Wir als Bürgermeister bekommen im direkten Kontakt mit den Mitbürgern und Einwohnern die unmittelbare Verzweiflung gerade der Einzelhändler, aber auch der Gastronomen zu spüren. Viele von ihnen haben ihre auch als Altersvorsorge gedachten Rücklagen bald komplett aufgebraucht und werden am Ende alles verloren haben, wenn nicht die versprochene Unterstützung wirklich umfassend, zeitnah und vollständig fließen wird.

Gelingt hier nicht sehr kurzfristig die Korrektur, so werden gerade wir in unseren Kommunen, bald unsere Innenstädte und Gemeindezentren nicht wiedererkennen; vom Online-Handel können unsere Innenstädte nicht leben.

Schließungen dürfen nicht mehr flächendeckend geschehen, sondern müssen nach solch einer langen Zeit differenzierter vorgenommen werden. In welchen öffentlichen Bereichen stecken sich die Menschen an? Müssen Speiselokale geschlossen bleiben, wenn zum Beispiel die Öffnung von Bars und Diskotheken nicht möglich ist?

Nur wenn dieser Abwägungsprozess endlich transparent erfolgt, werden notwendige Beschränkungen in der Zukunft auch Akzeptanz finden.

Öffnungsstrategie

Dabei beteiligen wir uns bereits heute aktiv an Corona-Schwerpunktpraxen und arbeiten bei allen Aufgaben mit den Gesundheitsämtern eng zusammen. Auch die aktuelle Teststrategie des Landes unterstützen wir aktiv. Wir sind bereit, dies in Zukunft noch intensiver zu tun. Denn wir sind überzeugt, da uns auf kurze und mittlere Frist die Verknüpfung intelligenter Testszenarien mit einer wohlüberlegten Öffnungsstrategie deutlich schneller aus der Krise führen wird, als das ungeduldige
Warten auf durchschlagende Impferfolge.

Auch das verbindliche Tragen von FFP2 Masken sehen wir als gute Begleitung einer Öffnungsstrategie an.

Insgesamt darf die Angst vor der eventuellen nächsten Welle oder dem nächsten Mutanten uns nicht lähmen und zu den bisherigen Verhaltensmustern zurückkehren lassen. Wie heißt es doch: Angst ist kein guter Ratgeber!
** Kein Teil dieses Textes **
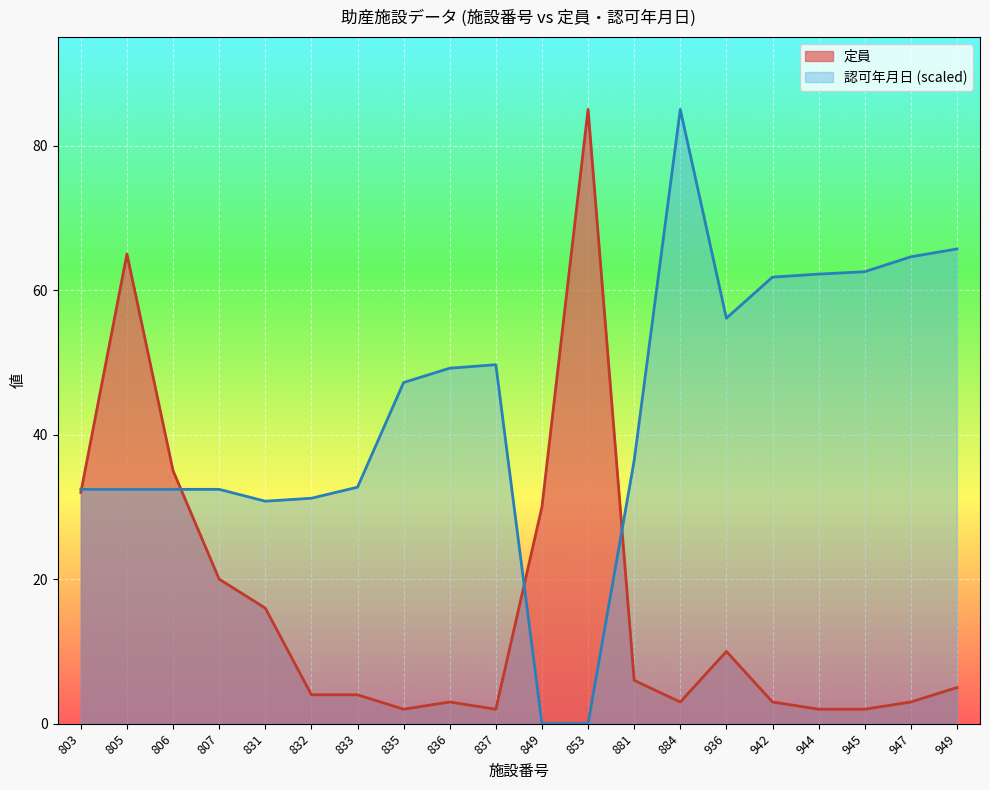

How many series are shown in this chart?

2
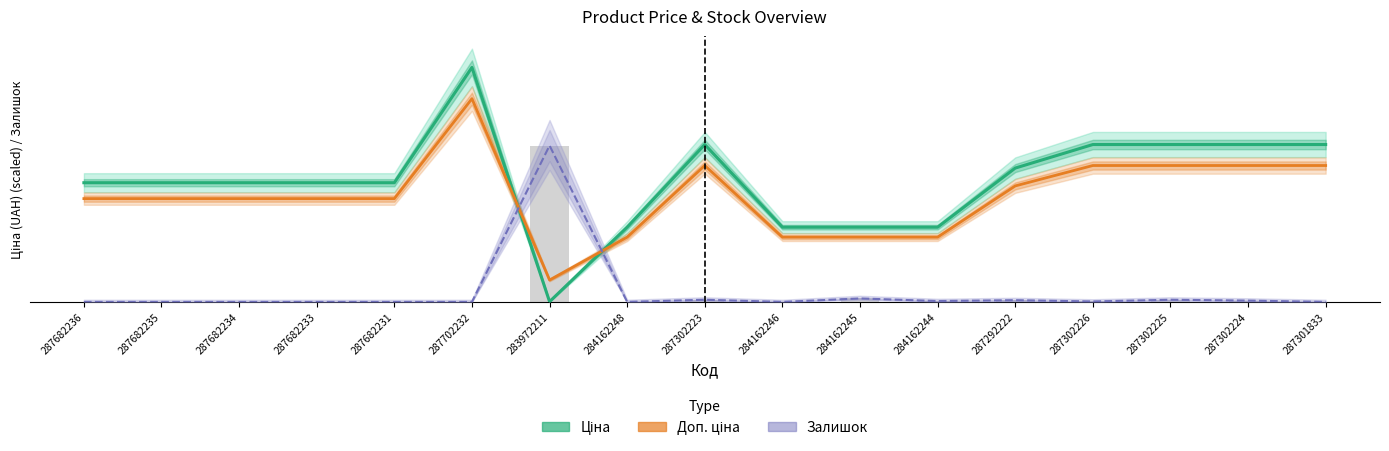

Reading left to right, transcribe all the data shown in this chart.

Ціна: 274.5	274.5	274.5	274.5	274.5	540.0	0.6	172.1	362.4	172.1	172.1	172.1	308.2	362.4	362.4	362.4	362.4
Доп. ціна: 237.9	237.9	237.9	237.9	237.9	468.0	50.4	149.1	314.1	149.1	149.1	149.1	267.1	314.1	314.1	314.1	314.1
Залишок (trend): 0.0	0.0	0.0	0.0	0.0	0.0	360.0	0.0	5.0	0.0	8.0	2.0	4.0	1.0	5.0	3.0	0.0
Залишок: 0.0	0.0	0.0	0.0	0.0	0.0	360.0	0.0	5.0	0.0	8.0	2.0	4.0	1.0	5.0	3.0	0.0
Wir möchten nochmals sehr deutlich machen, dass wir höchsten Respekt vor dem bisher Geleisteten haben. Wir möchten aber an Sie appellieren, die unmittelbare Betroffenheit der kleinen Geschäfte vor Ort noch stärker in den Fokus zu nehmen. Es geht hier sowohl um den Schutz der Qualität unserer Innenstädte und der dörflichen Strukturen. Es geht aber auch um den Schutz von Existenzen, von Familien, von Bildungsperspektiven und Zuversicht.